• [TASK INPUTS]:
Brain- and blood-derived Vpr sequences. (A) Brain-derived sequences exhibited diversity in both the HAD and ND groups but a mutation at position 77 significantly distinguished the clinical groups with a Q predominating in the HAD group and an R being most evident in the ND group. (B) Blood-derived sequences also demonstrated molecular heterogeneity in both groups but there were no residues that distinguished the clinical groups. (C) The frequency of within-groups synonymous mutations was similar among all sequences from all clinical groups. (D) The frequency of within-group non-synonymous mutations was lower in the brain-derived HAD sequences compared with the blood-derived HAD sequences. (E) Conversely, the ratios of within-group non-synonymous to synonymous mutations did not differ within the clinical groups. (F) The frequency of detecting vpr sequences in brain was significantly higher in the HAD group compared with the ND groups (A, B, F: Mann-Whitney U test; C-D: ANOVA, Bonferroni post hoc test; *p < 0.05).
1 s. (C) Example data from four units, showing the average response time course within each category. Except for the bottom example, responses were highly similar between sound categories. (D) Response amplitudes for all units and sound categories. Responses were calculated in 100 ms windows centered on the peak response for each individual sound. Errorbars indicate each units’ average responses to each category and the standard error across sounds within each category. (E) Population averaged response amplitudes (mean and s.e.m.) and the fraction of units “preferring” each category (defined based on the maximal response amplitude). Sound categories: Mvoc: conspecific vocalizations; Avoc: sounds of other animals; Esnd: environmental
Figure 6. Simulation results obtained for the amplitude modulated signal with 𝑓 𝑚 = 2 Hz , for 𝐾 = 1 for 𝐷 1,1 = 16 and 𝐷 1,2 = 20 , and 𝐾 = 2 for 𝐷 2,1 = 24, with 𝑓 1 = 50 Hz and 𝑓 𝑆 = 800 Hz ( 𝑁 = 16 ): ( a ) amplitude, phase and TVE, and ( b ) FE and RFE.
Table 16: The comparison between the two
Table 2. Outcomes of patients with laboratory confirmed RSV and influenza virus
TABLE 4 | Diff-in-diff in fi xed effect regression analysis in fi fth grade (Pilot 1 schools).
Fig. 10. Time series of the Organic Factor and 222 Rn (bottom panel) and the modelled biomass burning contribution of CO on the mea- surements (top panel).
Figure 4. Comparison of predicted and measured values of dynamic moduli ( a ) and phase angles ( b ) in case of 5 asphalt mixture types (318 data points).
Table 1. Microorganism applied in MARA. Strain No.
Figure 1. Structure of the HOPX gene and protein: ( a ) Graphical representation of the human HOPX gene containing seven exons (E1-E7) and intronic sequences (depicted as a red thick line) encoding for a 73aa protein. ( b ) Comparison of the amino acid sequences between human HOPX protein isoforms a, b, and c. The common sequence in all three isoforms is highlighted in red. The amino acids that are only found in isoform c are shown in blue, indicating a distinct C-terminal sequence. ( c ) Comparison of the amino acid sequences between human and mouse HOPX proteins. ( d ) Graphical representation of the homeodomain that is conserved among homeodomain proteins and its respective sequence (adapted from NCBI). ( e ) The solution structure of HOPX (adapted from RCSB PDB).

• [WHAT TO WORK ON]: Give the lines from the one containing "TABLE 4 | Diff-in-diff" through the end of the entries again, exactly as written and with no other lines.

• [RESPONSE AREA]:
TABLE 4 | Diff-in-diff in fi xed effect regression analysis in fi fth grade (Pilot 1 schools).
Fig. 10. Time series of the Organic Factor and 222 Rn (bottom panel) and the modelled biomass burning contribution of CO on the mea- surements (top panel).
Figure 4. Comparison of predicted and measured values of dynamic moduli ( a ) and phase angles ( b ) in case of 5 asphalt mixture types (318 data points).
Table 1. Microorganism applied in MARA. Strain No.
Figure 1. Structure of the HOPX gene and protein: ( a ) Graphical representation of the human HOPX gene containing seven exons (E1-E7) and intronic sequences (depicted as a red thick line) encoding for a 73aa protein. ( b ) Comparison of the amino acid sequences between human HOPX protein isoforms a, b, and c. The common sequence in all three isoforms is highlighted in red. The amino acids that are only found in isoform c are shown in blue, indicating a distinct C-terminal sequence. ( c ) Comparison of the amino acid sequences between human and mouse HOPX proteins. ( d ) Graphical representation of the homeodomain that is conserved among homeodomain proteins and its respective sequence (adapted from NCBI). ( e ) The solution structure of HOPX (adapted from RCSB PDB).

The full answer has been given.